The unifying idea is mnemonic sovereignty: a system’s verifiable, recoverable governance over what may be written, who may read, when updates are authorized, and which states may be forgotten. The authors argue that future secure agents will be differentiated not by recall capacity but by the quality of their memory governance.
Defenses
The survey is structured so that each lifecycle phase implies a control. Treat memory as a governed boundary, not a trusted cache.
- Write-time: validate before consolidation. Gate the moment content becomes durable. Don’t let a tool- or document-sourced note be committed with the same authority as a verified instruction. This is the blind spot the paper flags most sharply.
- Store-time: version and record provenance. Keep snapshots and a chain of custody for each entry, and audit compression/summarization steps — they silently rewrite what the agent “remembers.”
- Retrieve-time: move from filtering to consensus. Pair trust-aware retrieval, activation-based detection and consensus validation so a single poisoned entry can’t dominate the retrieved context. See our note on hybrid-retrieval defenses against RAG poisoning.
- Execute-time: enforce information-flow control. Constrain what retrieved memory is allowed to do — which tools and authorizations it can reach — so a corrupted note cannot escalate.
- Share-time: principal-scoped policy. In multi-agent systems, scope memory to principals and govern internal channels, where privacy leakage concentrates.
- Forget-time: verify deletion, plan for post-breach. Rollback presupposes versioning; deletion must be verifiable across substrates.

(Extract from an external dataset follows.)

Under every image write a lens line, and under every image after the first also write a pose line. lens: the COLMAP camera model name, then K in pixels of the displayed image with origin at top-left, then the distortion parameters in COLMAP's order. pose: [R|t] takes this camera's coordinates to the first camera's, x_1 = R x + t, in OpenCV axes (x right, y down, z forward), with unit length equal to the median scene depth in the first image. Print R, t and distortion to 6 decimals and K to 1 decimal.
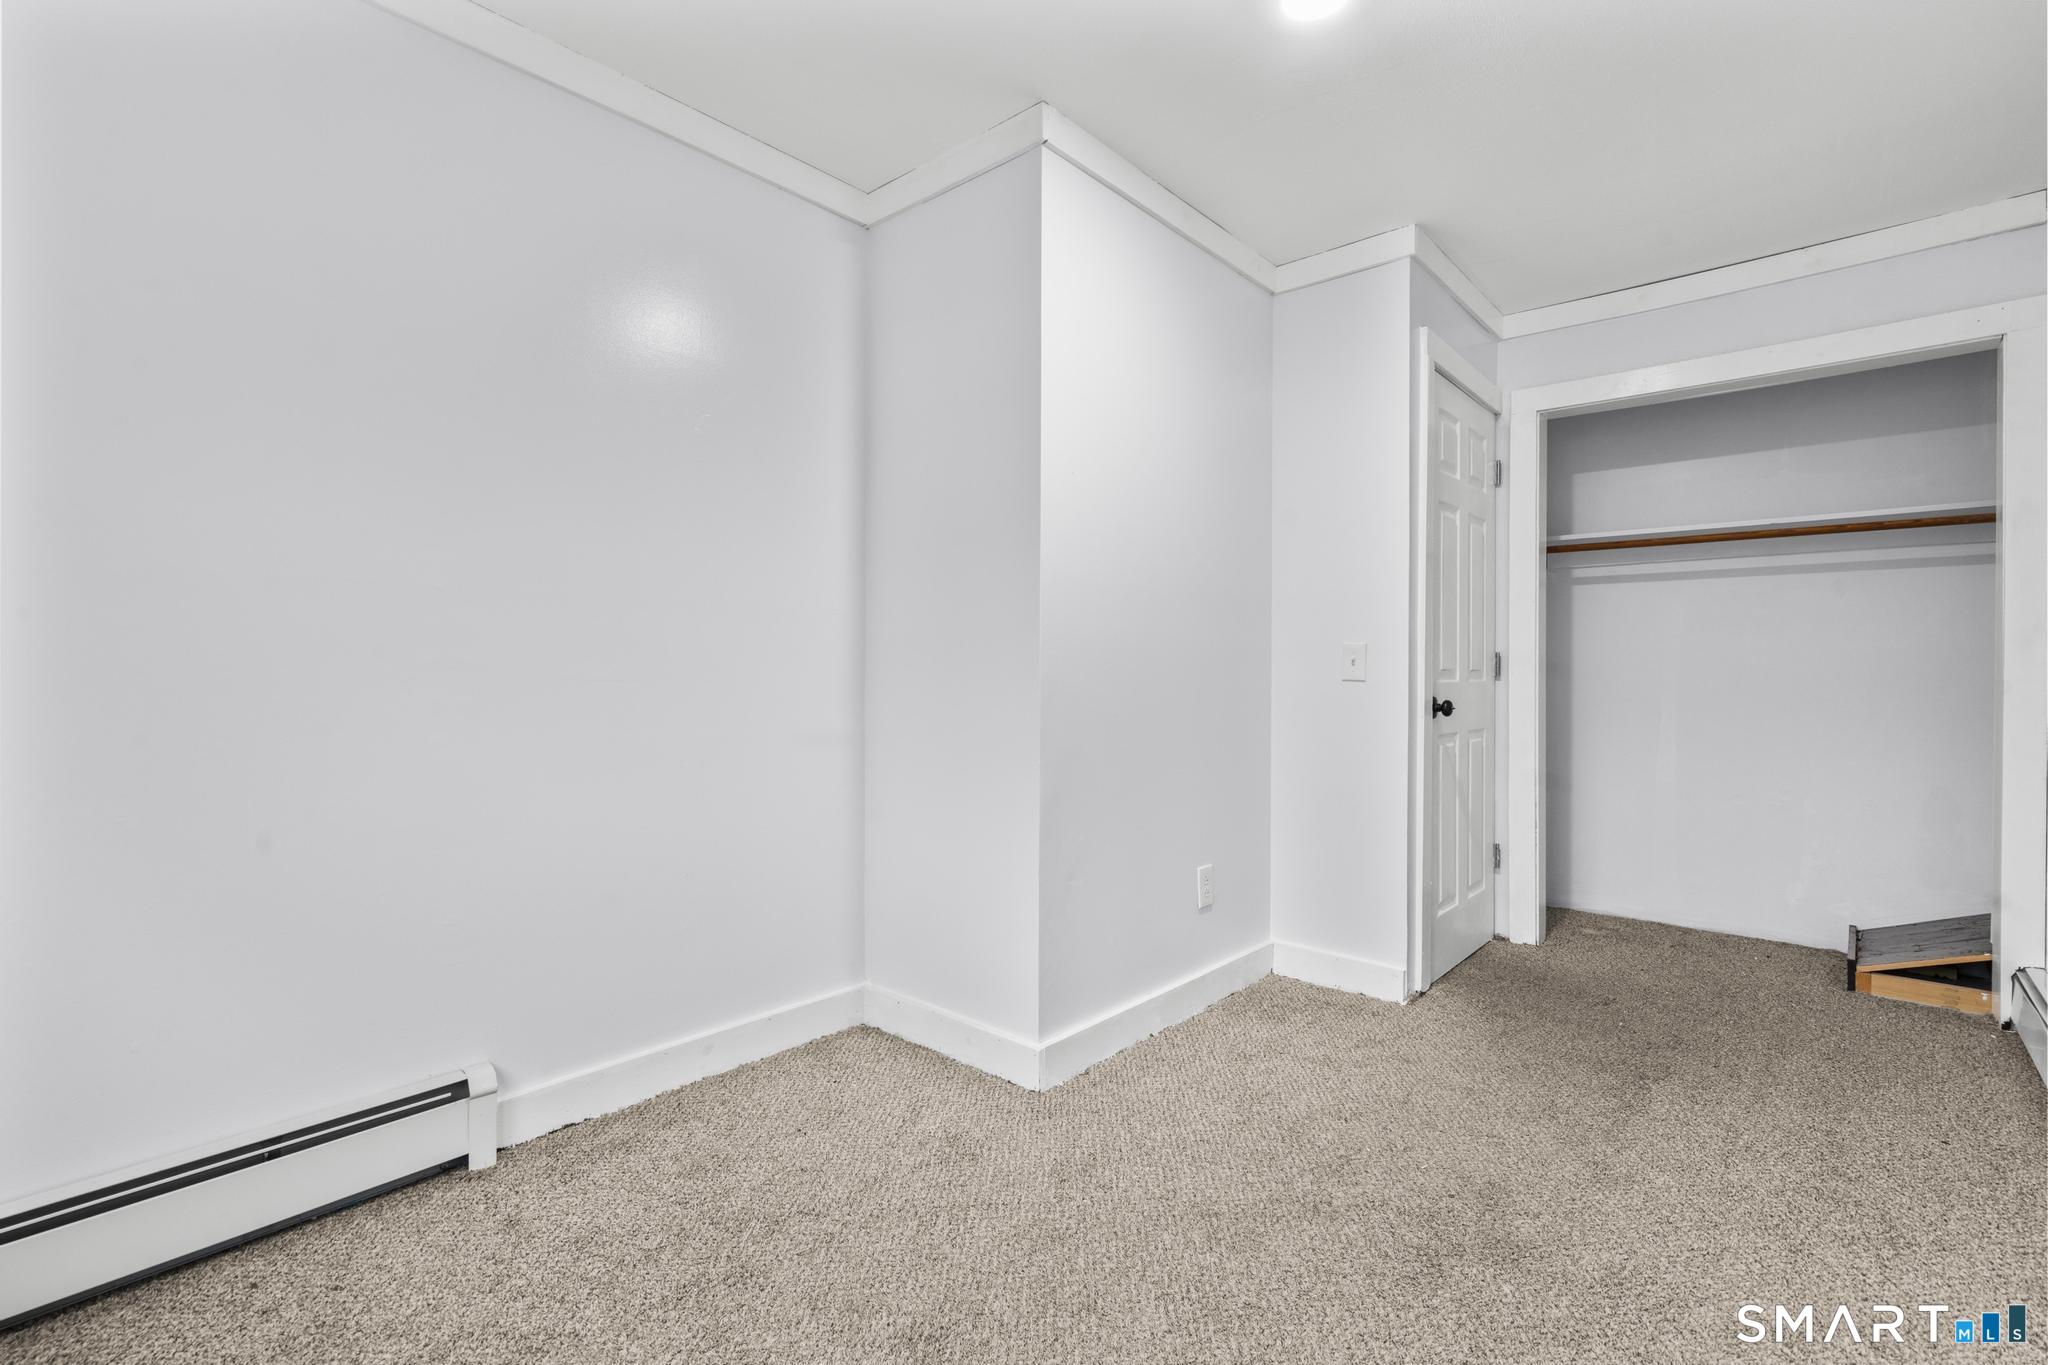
lens RADIAL K [[922.9, 0, 1032.2], [0, 922.9, 678.5], [0, 0, 1]] dist [-0.003802, 0.003727]
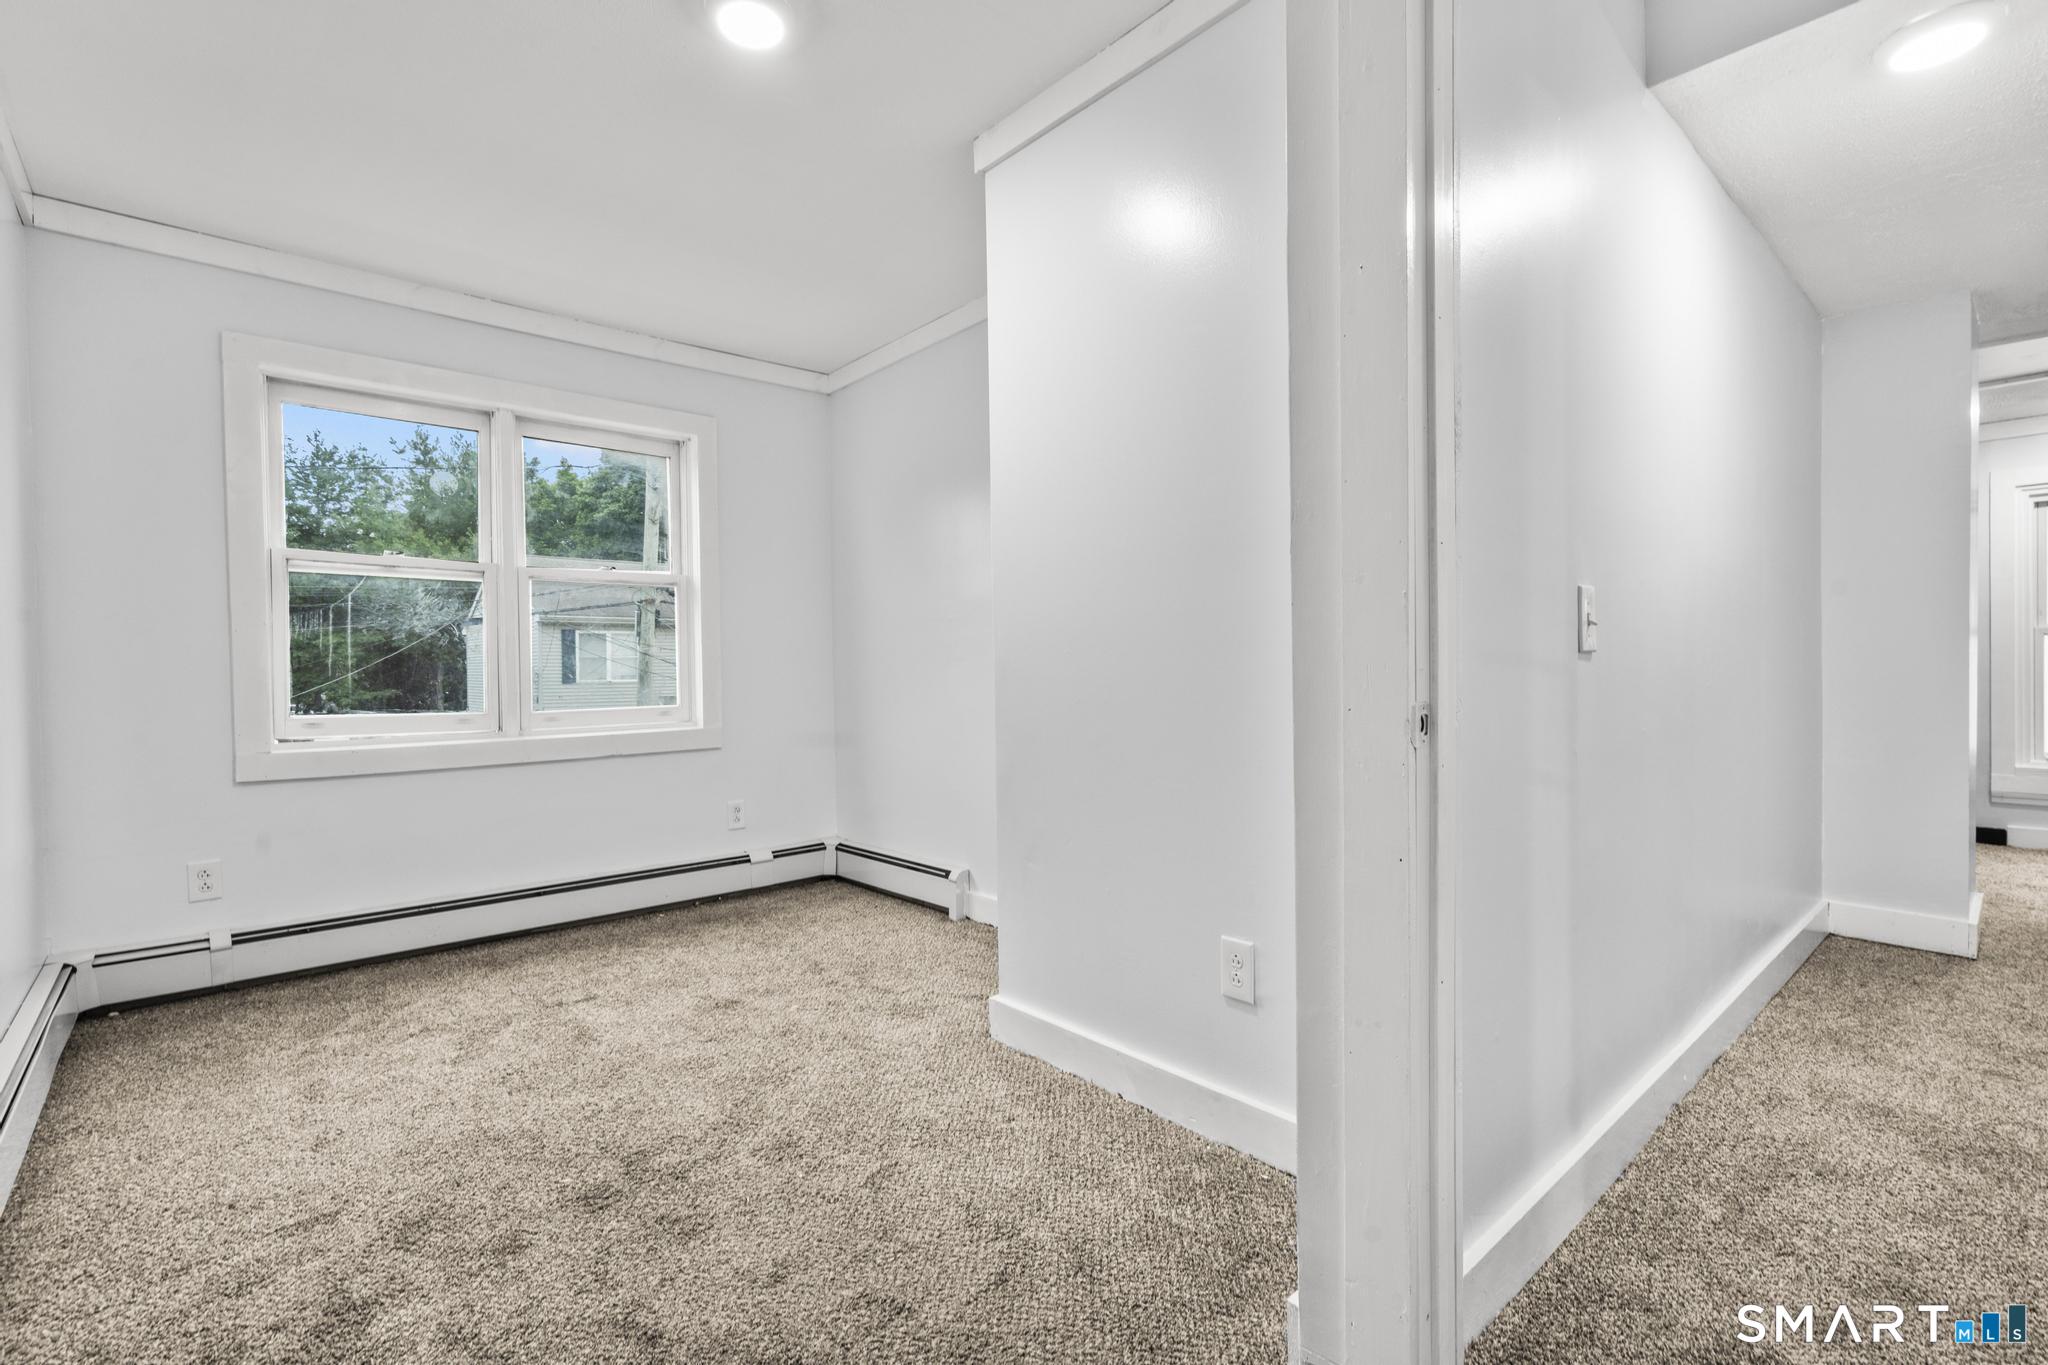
lens RADIAL K [[924.2, 0, 1030.5], [0, 924.2, 679.0], [0, 0, 1]] dist [-0.002173, 0.003160]
pose [[-0.119792, 0.010658, -0.992742, 0.909296], [0.008640, 0.999916, 0.009692, 0.007406], [0.992761, -0.007416, -0.119874, 0.978693]]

Keep audit trails you can actually trust for forensics after an incident.
This complements attack-side work the community already documented — the MPBench poisoning taxonomy, OWASP’s ASI06 memory-poisoning category and temporal memory contamination — by supplying the governance scaffolding around them.
Status
| Item | Reference | Date | Notes |
|---|---|---|---|
| arXiv 2604.16548 v1 | arXiv (cs.CR) | 2026-04-17 | Survey + memory-lifecycle framework |
| Six phases × four objectives | Paper framework | 2026-04-17 | Write/Store/Retrieve/Execute/Share/Forget |
| ”No architecture covers all 9 governance primitives” | Paper finding | 2026-04-17 | Write-gate + post-deletion verification = blind spots |
| ”An adversary is not always required” | Paper finding | 2026-04-17 | Benign-persistence axis (drift, compression, sycophancy) |
| Mnemonic sovereignty | Paper concept | 2026-04-17 | Verifiable, recoverable memory governance |
The takeaway is not that memory poisoning is new — it isn’t. It is that the field finally has a lifecycle-wide map and a normative goal. If your agent has persistent memory and your governance story stops at an input-side filter, this survey is the documented argument that you are governing one phase out of six.
This article summarizes publicly available research for defensive and educational purposes. It reproduces no exploit code.